**EXERCISE INSTRUCTIONS:** Work through the listing below and give again exactly the lines from the one with "כולל, דירת 4.5 באשדוד" to the one with "geht Crosscamp den Schritt vom", both ends included. All other lines and all pictures stay out.

**PROVIDED DATA:**
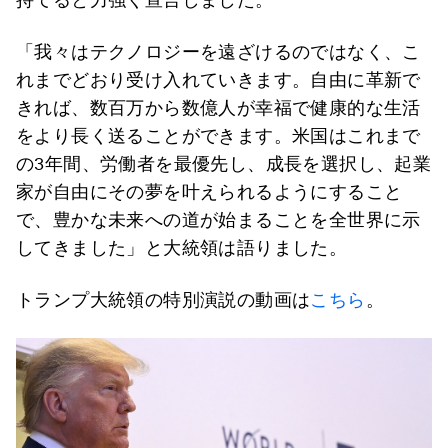
「我々はテクノロジーを遠ざけるのではなく、こ
れまでどおり受け入れていきます。自由に革新で
きれば、数百万から数億人が幸福で健康的な生活
をより長く送ることができます。米国はこれまで
の3年間、労働者を最優先し、成長を選択し、起業
家が自由にその夢を叶えられるようにすること
で、豊かな未来への道が始まることを全世界に示
してきました」と大統領は語りました。
トランプ大統領の特別演説の動画は
こちら
。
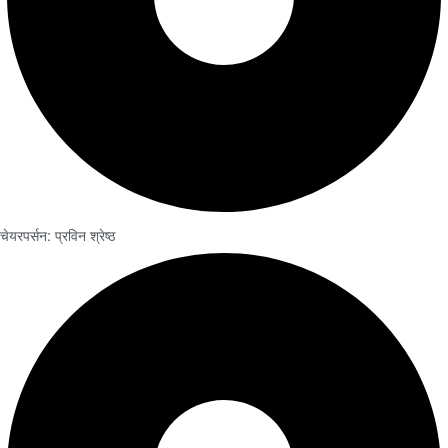
चेयरपर्सन: प्रविन श्रेष्ठ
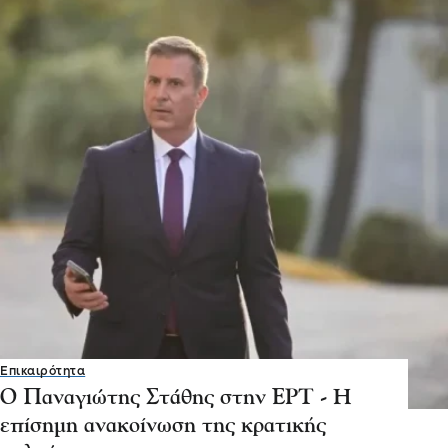
Επικαιρότητα
Ο Παναγιώτης Στάθης στην ΕΡΤ - H
επίσημη ανακοίνωση της κρατικής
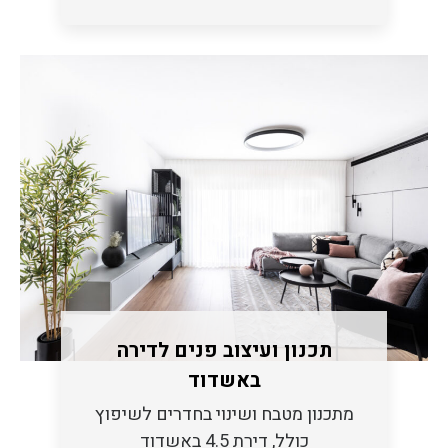
תכנון ועיצוב פנים לדירה
באשדוד
מתכנון מטבח ושינוי בחדרים לשיפוץ
כולל, דירת 4.5 באשדוד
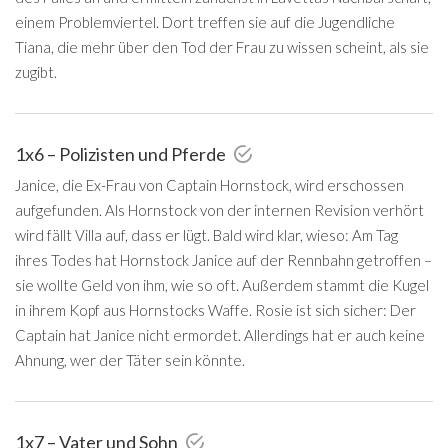
einem Problemviertel. Dort treffen sie auf die Jugendliche
Tiana, die mehr über den Tod der Frau zu wissen scheint, als sie
zugibt.
1x6 – Polizisten und Pferde
Janice, die Ex-Frau von Captain Hornstock, wird erschossen
aufgefunden. Als Hornstock von der internen Revision verhört
wird fällt Villa auf, dass er lügt. Bald wird klar, wieso: Am Tag
ihres Todes hat Hornstock Janice auf der Rennbahn getroffen –
sie wollte Geld von ihm, wie so oft. Außerdem stammt die Kugel
in ihrem Kopf aus Hornstocks Waffe. Rosie ist sich sicher: Der
Captain hat Janice nicht ermordet. Allerdings hat er auch keine
Ahnung, wer der Täter sein könnte.
1x7 – Vater und Sohn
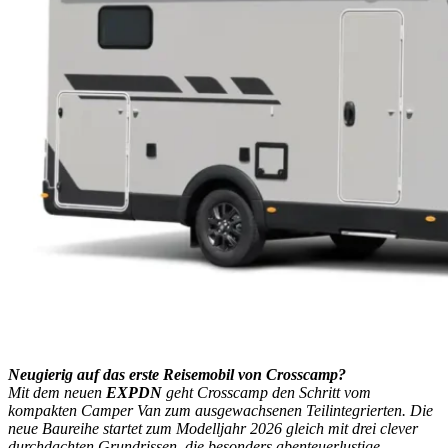
Neugierig auf das erste Reisemobil von Crosscamp?
Mit dem neuen
EXPDN
geht Crosscamp den Schritt vom
kompakten Camper Van zum ausgewachsenen Teilintegrierten. Die
neue Baureihe startet zum Modelljahr 2026 gleich mit drei clever
durchdachten Grundrissen, die besonders abenteuerlustige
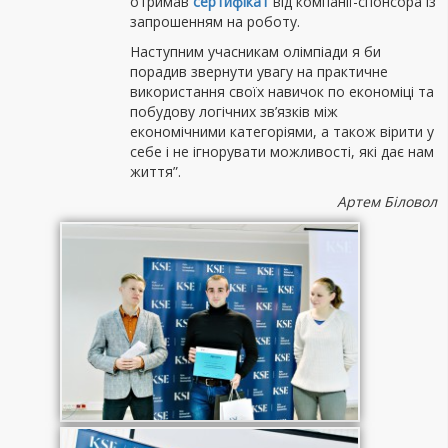
отримав
сертифікат
від компанії-спонсора із
запрошенням на роботу.
Наступним учасникам олімпіади я би
порадив звернути увагу на практичне
використання своїх навичок по економіці та
побудову логічних зв’язків між
економічними категоріями, а також вірити у
себе і не ігнорувати можливості, які дає нам
життя”.
Артем Біловол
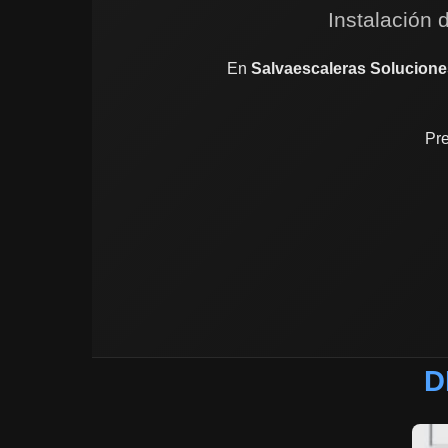
Instalación 
En
Salvaescaleras Solucione
Pre
D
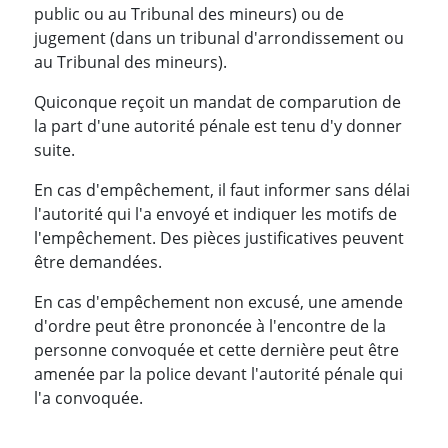
public ou au Tribunal des mineurs) ou de
jugement (dans un tribunal d'arrondissement ou
au Tribunal des mineurs).
Quiconque reçoit un mandat de comparution de
la part d'une autorité pénale est tenu d'y donner
suite.
En cas d'empêchement, il faut informer sans délai
l'autorité qui l'a envoyé et indiquer les motifs de
l'empêchement. Des pièces justificatives peuvent
être demandées.
En cas d'empêchement non excusé, une amende
d'ordre peut être prononcée à l'encontre de la
personne convoquée et cette dernière peut être
amenée par la police devant l'autorité pénale qui
l'a convoquée.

**EXERCISE RESULT:**
כולל, דירת 4.5 באשדוד
einem Problemviertel. Dort treffen sie auf die Jugendliche
Tiana, die mehr über den Tod der Frau zu wissen scheint, als sie
zugibt.
1x6 – Polizisten und Pferde
Janice, die Ex-Frau von Captain Hornstock, wird erschossen
aufgefunden. Als Hornstock von der internen Revision verhört
wird fällt Villa auf, dass er lügt. Bald wird klar, wieso: Am Tag
ihres Todes hat Hornstock Janice auf der Rennbahn getroffen –
sie wollte Geld von ihm, wie so oft. Außerdem stammt die Kugel
in ihrem Kopf aus Hornstocks Waffe. Rosie ist sich sicher: Der
Captain hat Janice nicht ermordet. Allerdings hat er auch keine
Ahnung, wer der Täter sein könnte.
1x7 – Vater und Sohn
Neugierig auf das erste Reisemobil von Crosscamp?
Mit dem neuen
EXPDN
geht Crosscamp den Schritt vom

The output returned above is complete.